The crowd generally roars with glee, because all of us at one time or another enjoy watching our fellow man get skewered by a city slicker, or better yet, just a country boy who loves his home and family.
That's why I was so surprised to open my mail yesterday and find in it a wounded cry from the man who makes a good living by directing his rapier wit at those who willingly get themselves snaffled onto his show.
So, herewith, I give you Jack Paar, without stint:
“DEAR HAL:
“You may use this letter in your column, if you wish but only if you use it in its entirety.
“As I told you, I promised my wife I would never give another interview to the press, because you can't win an interview. I broke that promise to my wife to see you, because you were an old friend.
“I enjoyed having lunch with you that day, Hal, but I do not think the editing and putting together of what I said over the two-hour interview constituted accurate reporting in your column, and I state that while you did not misquote me, you used the provocative, controversial things I said to make me look like an egotistical and ungentlemanly person. I'm very sorry if this is the only impression you received.
“As for the Mickey Rooney incident, may I remind you and the readers of your column that I never started the affair? I was prepared to treat him, a man I had never met, with the same courtesy and respect I have shown other greats in show business.

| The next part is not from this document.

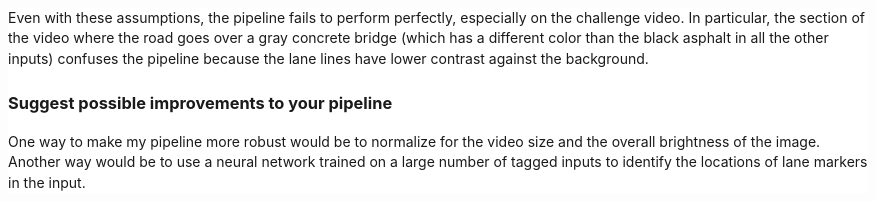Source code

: Even with these assumptions, the pipeline fails to perform perfectly, especially on the challenge video. In particular, the section of the video where the road goes over a gray concrete bridge (which has a different color than the black asphalt in all the other inputs) confuses the pipeline because the lane lines have lower contrast against the background.

### Suggest possible improvements to your pipeline

One way to make my pipeline more robust would be to normalize for the video size and the overall brightness of the image. Another way would be to use a neural network trained on a large number of tagged inputs to identify the locations of lane markers in the input.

“I'm sure you will recall you brought up the name of Jim Backus. I hope you will also recall that during my last visit here, you printed an entire column by Backus about me and that I never replied to it.
“JIM BACKUS IS an excellent actor. His narrations in the Magoo character are classics. I have nothing but respect for Jim's work. Since he chose to criticize our show and since you did seek my reply, I must point out, however, that Jim has not 'made it' in show business as a solo personality, and that, as you know, is the most difficult of all roles.
“Perhaps I am wrong, but I like to think of myself as a man of peace. I have had many feuds on this show, but I never started any. I would prefer to avoid them, but they have a habit of find me. I seem to spend wasted time fighting on other people's playing fields and by their own rules.
“As for Hollywood, our show has never been treated better than on this trip. Not that anyone in Hollywood owes us anything, but we have always been quick to all of the decent people here.
“I have been, and am now, eager and willing to spread the word that show business is an honorable profession of many honorable people, and that Hollywood is one of its logical centers.
“I regret, Hal, that we had to meet this time on your field by your rules.
My best to you,
JACK PAAR.”
Jim Backus used a have a commercial for Za-Rex liquid drink mix, and hinted at his role as Thurston Howell III on Gilligan's Island on it; also, too bad Za-Rex probably was a local product, otherwise a Wacky Packages sticker could be imagined for Saur-Rex, drink syrup for dinosaurs, with a black-and-color striped tyrannosaurus on the label.